Saved entries
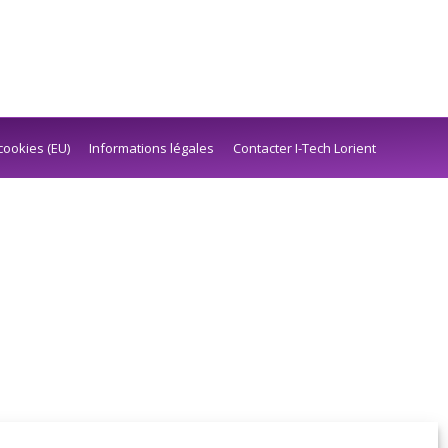
cookies (EU)
Informations légales
Contacter I-Tech Lorient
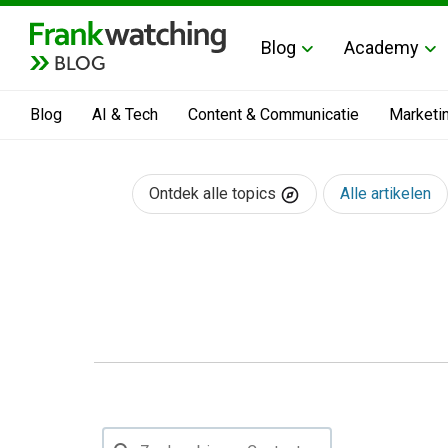
Blog
Academy
BLOG
Blog
AI & Tech
Content & Communicatie
Marketi
Ontdek alle topics
Alle artikelen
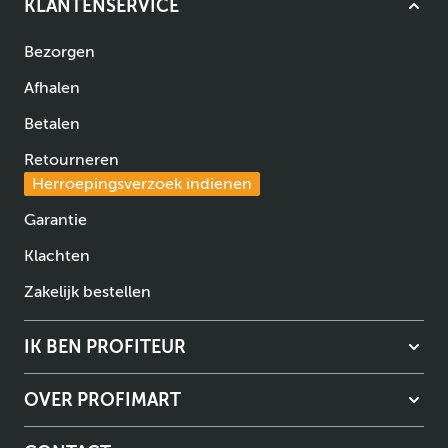
KLANTENSERVICE
Bezorgen
Afhalen
Betalen
Retourneren
Herroepingsverzoek indienen
Garantie
Klachten
Zakelijk bestellen
IK BEN PROFITEUR
OVER PROFIMART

What you will do -> Reproduce each entry exactly, without the pictures.

Answer section ->
cookies (EU)
Informations légales
Contacter I-Tech Lorient
Blog
Academy
BLOG
Blog
AI & Tech
Content & Communicatie
Marketi
Ontdek alle topics
Alle artikelen
KLANTENSERVICE
Bezorgen
Afhalen
Betalen
Retourneren
Herroepingsverzoek indienen
Garantie
Klachten
Zakelijk bestellen
IK BEN PROFITEUR
OVER PROFIMART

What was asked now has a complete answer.